Art Herstory: The Women of the Renaissance
Words by Tara Parmar
When we think of the renaissance a wealth of biblical scenes often come to mind, along with a long list of Italian names we can barely pronounce. But of those names, how many can you recall that are female? Though all the most well-known figures of this artistic rebirth are all men, surely there must have been a talented female or two during the whole 300 year span of the renaissance?
For the budding young female artist in the 1500’s opportunities were scarce and often discouraged. Instead women were seen to pursue the role of a mother and homemaker, but never artist. However, like in any good story there’s always a dark horse – and in this one there’s more than one.
One of the most notable names was Sofonisba Anguissola. Born with a highly encouraging father who sought to have all of his four daughters educated, Sofonisba couldn’t have flourished without his support.
Since it was seen as unacceptable for women to view the naked male body, she like many other female artists, were unable to study anatomy. Not only this, but they were also refused the right to work on many notable commissions for the church or aristocracy. This however, worked in their favour since it afforded them the freedom of subject matter; leading to Anguissolo’s specialisation in portraiture.
Regardless of these numerous limitations, her career continued to develop as she went on to meet Michelangelo and even received a commission from the Pope. Gaining such encouragement in the pursuit of her skills, was not a common circumstance. But her talent and accomplishments set the stage for many more female artist to come.

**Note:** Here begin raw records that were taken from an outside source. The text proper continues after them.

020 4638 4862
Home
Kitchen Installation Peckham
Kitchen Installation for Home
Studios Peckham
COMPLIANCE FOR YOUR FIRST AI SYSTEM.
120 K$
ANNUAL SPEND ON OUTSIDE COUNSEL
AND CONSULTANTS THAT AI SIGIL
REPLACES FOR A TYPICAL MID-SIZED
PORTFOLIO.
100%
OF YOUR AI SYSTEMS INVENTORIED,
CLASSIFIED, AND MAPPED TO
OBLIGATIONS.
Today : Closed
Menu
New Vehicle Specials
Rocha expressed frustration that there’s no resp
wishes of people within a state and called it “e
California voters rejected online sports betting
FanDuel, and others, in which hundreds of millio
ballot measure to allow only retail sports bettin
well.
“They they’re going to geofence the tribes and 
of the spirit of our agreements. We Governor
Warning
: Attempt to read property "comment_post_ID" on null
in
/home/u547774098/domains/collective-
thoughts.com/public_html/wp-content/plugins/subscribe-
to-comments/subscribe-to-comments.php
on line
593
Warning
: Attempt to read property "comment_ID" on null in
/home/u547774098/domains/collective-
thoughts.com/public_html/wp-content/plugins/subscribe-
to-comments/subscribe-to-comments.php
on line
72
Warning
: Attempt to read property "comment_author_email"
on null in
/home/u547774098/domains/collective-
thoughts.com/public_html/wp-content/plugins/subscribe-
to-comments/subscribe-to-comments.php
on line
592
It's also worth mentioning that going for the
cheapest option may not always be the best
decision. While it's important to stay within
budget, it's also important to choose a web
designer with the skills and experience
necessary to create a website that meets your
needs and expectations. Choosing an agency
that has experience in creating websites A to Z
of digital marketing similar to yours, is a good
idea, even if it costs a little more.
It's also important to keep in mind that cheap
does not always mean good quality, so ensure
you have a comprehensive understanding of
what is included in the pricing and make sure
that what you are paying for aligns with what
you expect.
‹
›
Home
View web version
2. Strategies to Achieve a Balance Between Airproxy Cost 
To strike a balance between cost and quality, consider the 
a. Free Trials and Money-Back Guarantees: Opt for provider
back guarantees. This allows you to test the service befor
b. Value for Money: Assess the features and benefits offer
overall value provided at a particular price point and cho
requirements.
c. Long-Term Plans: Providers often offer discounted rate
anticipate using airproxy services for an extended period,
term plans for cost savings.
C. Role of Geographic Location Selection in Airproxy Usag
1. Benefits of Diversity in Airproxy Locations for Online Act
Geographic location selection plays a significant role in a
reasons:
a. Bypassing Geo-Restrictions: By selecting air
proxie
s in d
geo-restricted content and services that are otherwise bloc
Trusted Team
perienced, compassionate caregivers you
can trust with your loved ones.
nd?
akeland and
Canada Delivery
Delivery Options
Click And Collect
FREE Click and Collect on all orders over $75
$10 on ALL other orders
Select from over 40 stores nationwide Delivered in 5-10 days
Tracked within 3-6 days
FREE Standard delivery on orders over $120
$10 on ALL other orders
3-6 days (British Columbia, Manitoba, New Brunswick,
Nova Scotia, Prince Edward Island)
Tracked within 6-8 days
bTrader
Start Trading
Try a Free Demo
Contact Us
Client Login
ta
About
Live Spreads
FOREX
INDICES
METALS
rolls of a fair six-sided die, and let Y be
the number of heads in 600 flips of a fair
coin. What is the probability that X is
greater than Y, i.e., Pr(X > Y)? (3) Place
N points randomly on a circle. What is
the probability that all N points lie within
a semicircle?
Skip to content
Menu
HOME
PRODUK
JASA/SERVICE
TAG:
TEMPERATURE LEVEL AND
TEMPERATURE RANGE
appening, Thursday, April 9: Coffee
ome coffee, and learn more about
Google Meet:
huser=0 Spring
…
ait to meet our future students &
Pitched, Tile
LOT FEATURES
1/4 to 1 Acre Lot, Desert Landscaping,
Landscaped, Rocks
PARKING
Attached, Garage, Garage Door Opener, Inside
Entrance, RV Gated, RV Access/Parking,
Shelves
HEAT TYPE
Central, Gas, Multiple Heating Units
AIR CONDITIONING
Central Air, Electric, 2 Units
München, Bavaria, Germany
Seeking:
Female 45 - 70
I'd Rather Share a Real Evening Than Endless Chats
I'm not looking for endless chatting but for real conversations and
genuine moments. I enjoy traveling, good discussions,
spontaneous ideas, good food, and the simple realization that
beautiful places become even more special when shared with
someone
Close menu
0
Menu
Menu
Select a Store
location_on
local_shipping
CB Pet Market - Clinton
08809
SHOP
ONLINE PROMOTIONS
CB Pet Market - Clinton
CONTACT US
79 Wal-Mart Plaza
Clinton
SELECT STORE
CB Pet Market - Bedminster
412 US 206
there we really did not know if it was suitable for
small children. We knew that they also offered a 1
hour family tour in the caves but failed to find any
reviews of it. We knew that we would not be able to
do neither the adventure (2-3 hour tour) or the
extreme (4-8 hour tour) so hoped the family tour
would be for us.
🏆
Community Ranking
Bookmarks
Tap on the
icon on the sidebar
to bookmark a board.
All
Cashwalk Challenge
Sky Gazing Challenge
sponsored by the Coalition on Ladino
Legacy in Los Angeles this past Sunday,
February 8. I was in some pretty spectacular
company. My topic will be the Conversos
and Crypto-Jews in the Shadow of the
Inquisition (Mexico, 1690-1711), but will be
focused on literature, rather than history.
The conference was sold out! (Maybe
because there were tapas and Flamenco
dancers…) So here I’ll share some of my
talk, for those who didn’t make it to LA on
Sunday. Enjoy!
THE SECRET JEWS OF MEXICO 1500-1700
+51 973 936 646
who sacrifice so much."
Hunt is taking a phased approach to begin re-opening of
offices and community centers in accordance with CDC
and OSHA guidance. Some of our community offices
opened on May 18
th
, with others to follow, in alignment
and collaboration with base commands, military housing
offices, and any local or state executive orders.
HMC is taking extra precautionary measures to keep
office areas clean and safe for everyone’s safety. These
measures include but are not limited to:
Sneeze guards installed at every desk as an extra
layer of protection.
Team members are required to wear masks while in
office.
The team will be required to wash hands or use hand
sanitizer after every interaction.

Though slow, the encouragement and recognition in female artists saw progress throughout the three centuries of the renaissance. As we see in the works of Vasari, biographer of renaissance artists; he mentions one female artist in his first edition but by the following edition that number rose to thirteen.
Lavinia Fontana, equally so, broke the mould and paved her own path as an artist. Learning from her successful artist father, Prospero Fontana, she quickly took hold of the family business going on to support her thirteen children though her painting.
And it wasn’t just in the Italian renaissance that females were seeing recognition, but in the developing schools of the low lands too. Caterina van Hemessen also learnt through her father’s tutelage. Her skills equalled if not rivalled her father’s which gained the respect of her contemporaries so much so she took on the role of teacher to three male students.
This sudden rise in acknowledgement of female artists was in large due to the influence ofHumanism. This promoted the education of both men and women in the arts, and not just the visual arts, but literature and music too. The cultural shift slowly improved not only the treatment of women, but the education of the general population.
Women were not given the rights to arts education until the nineteenth century, though late, this, nor the equal freedom female artists now experience, to paint, sculpt or perform, couldn’t have happened without both the development in humanist thought and this unsung foundation of unknown female renaissance artists.